Faut-il que notre planète soit dans un triste état et que plus aucune figure emblématique ne fasse rêver personne pour que le jury norvégien du prix Nobel de la Paix en ait été réduit à attribuer, cette année, ses lauriers à l’Union européenne. Les technocrates honnis de Bruxelles succèdent donc aux Albert Schweitzer, Martin Luther King, Dalaï-lama et aux autres Mère Térésa de jadis.
On dira que depuis soixante ans nos vieilles nations ne se sont plus massacrées entre elles et sont devenues pacifiques. C’est vrai. A condition, bien sûr, d’oublier ce qui s’est passé dans l’ancienne Yougoslavie et les innombrables interventions guerrières auxquelles ont participé, de l’Afghanistan à la Libye, les pays de la dite Union européenne.
Mais les Norvégiens qui ont toujours eux-mêmes prudemment refusé de faire partie de l’Union européenne (ils lui ont dit « non » en 1972 et en 1994) semblent ignorer que la guerre traditionnelle à coups de canon a été remplacée par la guerre économique, mondiale, elle, au sens exact du terme, et que, sur ce plan là, l’Europe pacifiée ressemble déjà à un immense champ de ruines.

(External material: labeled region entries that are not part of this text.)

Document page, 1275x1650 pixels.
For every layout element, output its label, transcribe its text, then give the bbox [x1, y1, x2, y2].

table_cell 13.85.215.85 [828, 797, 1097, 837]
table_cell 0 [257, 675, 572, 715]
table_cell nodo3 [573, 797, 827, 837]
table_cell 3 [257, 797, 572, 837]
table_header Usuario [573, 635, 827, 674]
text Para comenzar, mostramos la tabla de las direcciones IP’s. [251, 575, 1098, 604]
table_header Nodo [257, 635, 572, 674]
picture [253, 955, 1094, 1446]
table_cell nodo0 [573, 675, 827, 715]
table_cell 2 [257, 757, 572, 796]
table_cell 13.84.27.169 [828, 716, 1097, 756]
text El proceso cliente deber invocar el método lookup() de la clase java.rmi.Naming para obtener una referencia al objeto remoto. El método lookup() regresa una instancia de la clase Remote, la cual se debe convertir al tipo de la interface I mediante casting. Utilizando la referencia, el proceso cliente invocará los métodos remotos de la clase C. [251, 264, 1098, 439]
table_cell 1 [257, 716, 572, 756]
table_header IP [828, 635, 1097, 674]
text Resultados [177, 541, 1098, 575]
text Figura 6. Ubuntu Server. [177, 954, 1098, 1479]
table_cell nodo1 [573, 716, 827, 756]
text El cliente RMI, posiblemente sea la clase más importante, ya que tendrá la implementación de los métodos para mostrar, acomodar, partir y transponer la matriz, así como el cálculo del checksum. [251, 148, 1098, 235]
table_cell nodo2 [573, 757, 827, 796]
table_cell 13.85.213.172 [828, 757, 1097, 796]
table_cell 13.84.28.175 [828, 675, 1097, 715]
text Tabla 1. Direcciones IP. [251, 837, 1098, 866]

Peut-on dire qu’un continent est un exemple de réussite quand il compte des millions de chômeurs, que ses jeunes sont désespérés, que des foules conspuent les dirigeants (européens) et que des affamés fouillent dans les ordures pour y trouver de quoi manger ? Les Norvégiens ignoreraient-ils l’histoire au point de ne pas savoir que ce sont les crises économiques qui conduisent aux guerres, que la crise de 1929 a annoncé la Deuxième guerre mondiale ?
La situation actuelle de l’Europe des 27 prouve à quel point nos responsables se sont fourvoyés en voulant ignorer à la fois les réalités et la volonté des peuples.
Il était absurde de vouloir embarquer dans le même bateau des pays dont le PIB dépasse les 2 milliards d’€ (comme l’Allemagne, la France, la Grande-Bretagne ou l’Italie) et des pays dont le PIB est dix fois moins important (comme la Roumanie) voire cent fois moins (comme la Bulgarie).
Il était absurde de poursuivre à marche forcée la route vers le fédéralisme alors que, quand ils étaient (rarement) consultés, les peuples rejetaient ce « machin » qu’on voulait leur imposer, se réfugiant souvent vers un nationalisme d’antan, quand ce n’était pas vers un régionalisme renaissant.
Aujourd’hui, cette Europe connait une crise sans précédent, semble à bout de souffle et est scindée en deux comme elle ne l’a jamais été. Les gens du Nord en ont assez de payer pour les autres, les gens du Sud ne veulent pas se soumettre à la dictature de ceux qui paient. La France faisant curieusement partie à la fois des riches et des « indignés ».
Quoi qu’il en soit, jamais l’Europe n’a été aussi contestée par les Européens eux-mêmes. Parce que cette belle idée d’un continent fraternel s’est transformée en un cauchemar où les comptables de Berlin voudraient faire marcher tout le monde au pas de l’oie.
Et c’est le moment qu’ont choisi les Norvégiens pour honorer cette Europe dont tout le monde se demande si elle ne va pas sombrer corps et biens au milieu de toutes ses incohérences.
En cherchant bien, ils auraient sans doute pu trouver quelqu’un d’autre.